## Work to complete
Please edit the items below, starting at the line that contains "Follow each photo" and ending at the line that contains "-0.012343, 0.999266, 0.366331]]": give those lines again with "median scene depth" replaced by "mean scene depth" and everything else unchanged.

## Given records
* * * * * * *

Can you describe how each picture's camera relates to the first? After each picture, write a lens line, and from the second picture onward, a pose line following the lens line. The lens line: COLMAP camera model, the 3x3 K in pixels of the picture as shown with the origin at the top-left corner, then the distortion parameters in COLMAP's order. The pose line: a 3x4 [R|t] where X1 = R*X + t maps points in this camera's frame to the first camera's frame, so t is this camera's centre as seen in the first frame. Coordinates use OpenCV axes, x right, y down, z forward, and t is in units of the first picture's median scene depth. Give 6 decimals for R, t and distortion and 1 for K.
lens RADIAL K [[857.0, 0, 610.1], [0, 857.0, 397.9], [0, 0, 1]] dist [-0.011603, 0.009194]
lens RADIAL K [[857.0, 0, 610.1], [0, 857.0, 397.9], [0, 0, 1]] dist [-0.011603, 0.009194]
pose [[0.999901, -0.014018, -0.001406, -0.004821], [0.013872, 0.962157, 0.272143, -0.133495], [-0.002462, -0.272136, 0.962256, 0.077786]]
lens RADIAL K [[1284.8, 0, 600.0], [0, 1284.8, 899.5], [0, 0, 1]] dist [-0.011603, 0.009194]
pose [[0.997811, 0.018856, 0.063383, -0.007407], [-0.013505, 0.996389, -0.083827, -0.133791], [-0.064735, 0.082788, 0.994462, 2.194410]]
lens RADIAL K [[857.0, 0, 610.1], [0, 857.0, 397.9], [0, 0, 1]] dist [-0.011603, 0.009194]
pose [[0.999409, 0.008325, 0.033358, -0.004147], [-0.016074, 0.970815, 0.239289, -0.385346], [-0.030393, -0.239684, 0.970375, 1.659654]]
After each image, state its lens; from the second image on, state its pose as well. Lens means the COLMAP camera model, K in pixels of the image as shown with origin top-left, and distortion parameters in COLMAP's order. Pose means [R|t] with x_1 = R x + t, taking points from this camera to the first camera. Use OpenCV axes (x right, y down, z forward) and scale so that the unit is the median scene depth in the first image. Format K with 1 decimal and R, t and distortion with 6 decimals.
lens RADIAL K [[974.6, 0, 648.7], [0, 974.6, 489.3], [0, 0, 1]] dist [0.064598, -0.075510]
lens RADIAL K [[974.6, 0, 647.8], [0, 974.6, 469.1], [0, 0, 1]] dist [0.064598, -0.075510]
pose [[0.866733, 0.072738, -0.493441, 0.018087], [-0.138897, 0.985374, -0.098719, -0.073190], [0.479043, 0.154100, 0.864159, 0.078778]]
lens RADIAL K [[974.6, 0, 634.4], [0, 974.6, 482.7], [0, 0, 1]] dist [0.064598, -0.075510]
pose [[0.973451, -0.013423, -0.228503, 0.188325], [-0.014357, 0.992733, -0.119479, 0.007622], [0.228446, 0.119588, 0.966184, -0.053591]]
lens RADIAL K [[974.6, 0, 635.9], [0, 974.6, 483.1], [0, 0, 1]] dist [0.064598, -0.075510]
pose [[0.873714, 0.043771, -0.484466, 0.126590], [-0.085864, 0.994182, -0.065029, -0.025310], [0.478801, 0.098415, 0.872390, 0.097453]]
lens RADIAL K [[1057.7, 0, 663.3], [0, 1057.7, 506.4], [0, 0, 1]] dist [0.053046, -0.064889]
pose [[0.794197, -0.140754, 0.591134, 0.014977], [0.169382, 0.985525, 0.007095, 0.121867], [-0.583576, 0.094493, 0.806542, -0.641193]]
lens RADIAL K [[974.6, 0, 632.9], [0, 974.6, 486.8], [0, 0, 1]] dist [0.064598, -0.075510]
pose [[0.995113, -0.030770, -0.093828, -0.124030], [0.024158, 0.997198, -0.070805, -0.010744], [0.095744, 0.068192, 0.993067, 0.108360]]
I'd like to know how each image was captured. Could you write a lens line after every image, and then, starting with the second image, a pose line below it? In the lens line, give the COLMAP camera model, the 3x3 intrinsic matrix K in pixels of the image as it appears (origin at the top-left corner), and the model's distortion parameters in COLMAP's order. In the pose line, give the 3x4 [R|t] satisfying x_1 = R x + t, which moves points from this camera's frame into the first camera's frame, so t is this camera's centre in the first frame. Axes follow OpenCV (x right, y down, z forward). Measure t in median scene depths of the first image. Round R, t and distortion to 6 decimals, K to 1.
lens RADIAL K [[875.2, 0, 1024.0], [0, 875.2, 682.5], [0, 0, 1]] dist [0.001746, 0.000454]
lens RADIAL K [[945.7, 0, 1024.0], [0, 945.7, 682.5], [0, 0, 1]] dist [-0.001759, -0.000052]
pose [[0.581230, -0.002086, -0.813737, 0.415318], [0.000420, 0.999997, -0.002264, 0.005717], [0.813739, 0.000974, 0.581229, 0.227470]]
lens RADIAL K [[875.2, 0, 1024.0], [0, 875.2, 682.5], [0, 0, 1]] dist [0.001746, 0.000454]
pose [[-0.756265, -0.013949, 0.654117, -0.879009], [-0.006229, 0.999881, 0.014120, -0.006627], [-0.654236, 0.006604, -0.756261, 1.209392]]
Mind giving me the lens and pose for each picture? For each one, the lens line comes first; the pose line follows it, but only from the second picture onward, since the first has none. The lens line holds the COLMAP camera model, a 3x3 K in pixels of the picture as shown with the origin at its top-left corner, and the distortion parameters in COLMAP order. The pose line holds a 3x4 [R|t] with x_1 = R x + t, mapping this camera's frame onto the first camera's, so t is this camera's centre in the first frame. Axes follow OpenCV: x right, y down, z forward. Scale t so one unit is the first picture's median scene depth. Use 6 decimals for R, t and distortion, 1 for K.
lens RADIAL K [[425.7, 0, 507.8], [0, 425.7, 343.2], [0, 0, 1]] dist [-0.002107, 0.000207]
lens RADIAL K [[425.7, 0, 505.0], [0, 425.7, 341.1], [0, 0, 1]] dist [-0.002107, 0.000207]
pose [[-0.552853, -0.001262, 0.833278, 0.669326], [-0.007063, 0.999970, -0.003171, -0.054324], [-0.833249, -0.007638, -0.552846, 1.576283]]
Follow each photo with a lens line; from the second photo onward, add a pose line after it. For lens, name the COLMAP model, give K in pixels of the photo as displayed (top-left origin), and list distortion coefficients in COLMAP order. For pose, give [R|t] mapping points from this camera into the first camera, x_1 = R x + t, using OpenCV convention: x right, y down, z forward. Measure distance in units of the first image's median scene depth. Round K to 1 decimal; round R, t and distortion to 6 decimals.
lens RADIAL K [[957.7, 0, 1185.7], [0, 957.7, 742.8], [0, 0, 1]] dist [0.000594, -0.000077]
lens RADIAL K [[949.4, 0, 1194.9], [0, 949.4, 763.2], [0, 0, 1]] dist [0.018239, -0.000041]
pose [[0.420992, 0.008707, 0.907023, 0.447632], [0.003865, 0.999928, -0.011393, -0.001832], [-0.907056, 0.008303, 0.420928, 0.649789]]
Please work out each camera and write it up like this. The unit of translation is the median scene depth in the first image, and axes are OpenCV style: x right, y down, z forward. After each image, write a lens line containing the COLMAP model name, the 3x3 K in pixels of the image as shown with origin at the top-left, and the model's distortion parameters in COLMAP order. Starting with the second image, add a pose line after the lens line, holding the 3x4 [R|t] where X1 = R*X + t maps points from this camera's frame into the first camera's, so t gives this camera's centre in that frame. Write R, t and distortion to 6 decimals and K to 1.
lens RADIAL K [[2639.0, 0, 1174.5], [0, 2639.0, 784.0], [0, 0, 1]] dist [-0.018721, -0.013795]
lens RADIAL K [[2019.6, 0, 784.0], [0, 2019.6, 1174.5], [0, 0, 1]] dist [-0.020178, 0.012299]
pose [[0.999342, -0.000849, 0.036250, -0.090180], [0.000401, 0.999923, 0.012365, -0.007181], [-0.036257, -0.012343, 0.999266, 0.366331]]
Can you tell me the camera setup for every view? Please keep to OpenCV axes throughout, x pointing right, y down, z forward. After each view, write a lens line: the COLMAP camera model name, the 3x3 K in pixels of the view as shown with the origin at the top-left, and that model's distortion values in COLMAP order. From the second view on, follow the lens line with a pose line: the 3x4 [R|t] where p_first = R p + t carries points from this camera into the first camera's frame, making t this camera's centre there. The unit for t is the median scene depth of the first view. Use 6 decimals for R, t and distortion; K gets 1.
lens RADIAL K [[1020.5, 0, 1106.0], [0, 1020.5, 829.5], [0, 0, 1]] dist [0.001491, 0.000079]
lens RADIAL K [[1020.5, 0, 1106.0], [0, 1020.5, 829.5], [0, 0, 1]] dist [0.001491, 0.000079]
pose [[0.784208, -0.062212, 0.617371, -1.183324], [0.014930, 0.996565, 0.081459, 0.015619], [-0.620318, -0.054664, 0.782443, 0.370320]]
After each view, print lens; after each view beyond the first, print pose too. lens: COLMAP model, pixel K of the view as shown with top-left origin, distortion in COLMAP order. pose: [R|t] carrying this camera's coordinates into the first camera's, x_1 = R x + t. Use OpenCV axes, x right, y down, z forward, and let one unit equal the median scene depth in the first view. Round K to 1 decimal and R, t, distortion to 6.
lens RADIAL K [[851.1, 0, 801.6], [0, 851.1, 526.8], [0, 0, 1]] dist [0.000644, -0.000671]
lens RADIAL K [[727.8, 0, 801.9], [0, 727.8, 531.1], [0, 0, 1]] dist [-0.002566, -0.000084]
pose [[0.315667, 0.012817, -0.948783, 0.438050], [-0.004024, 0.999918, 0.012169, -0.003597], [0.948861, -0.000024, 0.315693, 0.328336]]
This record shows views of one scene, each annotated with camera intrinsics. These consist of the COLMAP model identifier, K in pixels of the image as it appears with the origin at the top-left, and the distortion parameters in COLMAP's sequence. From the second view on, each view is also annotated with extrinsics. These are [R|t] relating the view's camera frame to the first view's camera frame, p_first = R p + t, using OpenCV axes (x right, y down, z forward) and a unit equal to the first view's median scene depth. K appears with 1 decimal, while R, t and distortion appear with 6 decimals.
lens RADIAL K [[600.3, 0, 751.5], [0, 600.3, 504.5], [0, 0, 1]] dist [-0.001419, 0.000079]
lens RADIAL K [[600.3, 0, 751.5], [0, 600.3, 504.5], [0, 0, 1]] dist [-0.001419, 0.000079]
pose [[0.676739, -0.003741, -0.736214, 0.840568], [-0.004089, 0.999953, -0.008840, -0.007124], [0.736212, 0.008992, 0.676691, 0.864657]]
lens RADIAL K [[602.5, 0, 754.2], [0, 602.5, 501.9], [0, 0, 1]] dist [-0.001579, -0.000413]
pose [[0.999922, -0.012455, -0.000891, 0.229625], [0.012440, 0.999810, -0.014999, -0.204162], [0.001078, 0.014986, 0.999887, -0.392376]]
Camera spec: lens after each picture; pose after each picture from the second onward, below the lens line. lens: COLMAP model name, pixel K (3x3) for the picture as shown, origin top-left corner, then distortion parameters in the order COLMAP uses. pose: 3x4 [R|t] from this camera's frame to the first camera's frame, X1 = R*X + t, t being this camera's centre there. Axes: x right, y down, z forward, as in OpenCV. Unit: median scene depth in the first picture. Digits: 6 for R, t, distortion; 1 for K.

* * * * * * *

## Expected output
Follow each photo with a lens line; from the second photo onward, add a pose line after it. For lens, name the COLMAP model, give K in pixels of the photo as displayed (top-left origin), and list distortion coefficients in COLMAP order. For pose, give [R|t] mapping points from this camera into the first camera, x_1 = R x + t, using OpenCV convention: x right, y down, z forward. Measure distance in units of the first image's mean scene depth. Round K to 1 decimal; round R, t and distortion to 6 decimals.
lens RADIAL K [[957.7, 0, 1185.7], [0, 957.7, 742.8], [0, 0, 1]] dist [0.000594, -0.000077]
lens RADIAL K [[949.4, 0, 1194.9], [0, 949.4, 763.2], [0, 0, 1]] dist [0.018239, -0.000041]
pose [[0.420992, 0.008707, 0.907023, 0.447632], [0.003865, 0.999928, -0.011393, -0.001832], [-0.907056, 0.008303, 0.420928, 0.649789]]
Please work out each camera and write it up like this. The unit of translation is the mean scene depth in the first image, and axes are OpenCV style: x right, y down, z forward. After each image, write a lens line containing the COLMAP model name, the 3x3 K in pixels of the image as shown with origin at the top-left, and the model's distortion parameters in COLMAP order. Starting with the second image, add a pose line after the lens line, holding the 3x4 [R|t] where X1 = R*X + t maps points from this camera's frame into the first camera's, so t gives this camera's centre in that frame. Write R, t and distortion to 6 decimals and K to 1.
lens RADIAL K [[2639.0, 0, 1174.5], [0, 2639.0, 784.0], [0, 0, 1]] dist [-0.018721, -0.013795]
lens RADIAL K [[2019.6, 0, 784.0], [0, 2019.6, 1174.5], [0, 0, 1]] dist [-0.020178, 0.012299]
pose [[0.999342, -0.000849, 0.036250, -0.090180], [0.000401, 0.999923, 0.012365, -0.007181], [-0.036257, -0.012343, 0.999266, 0.366331]]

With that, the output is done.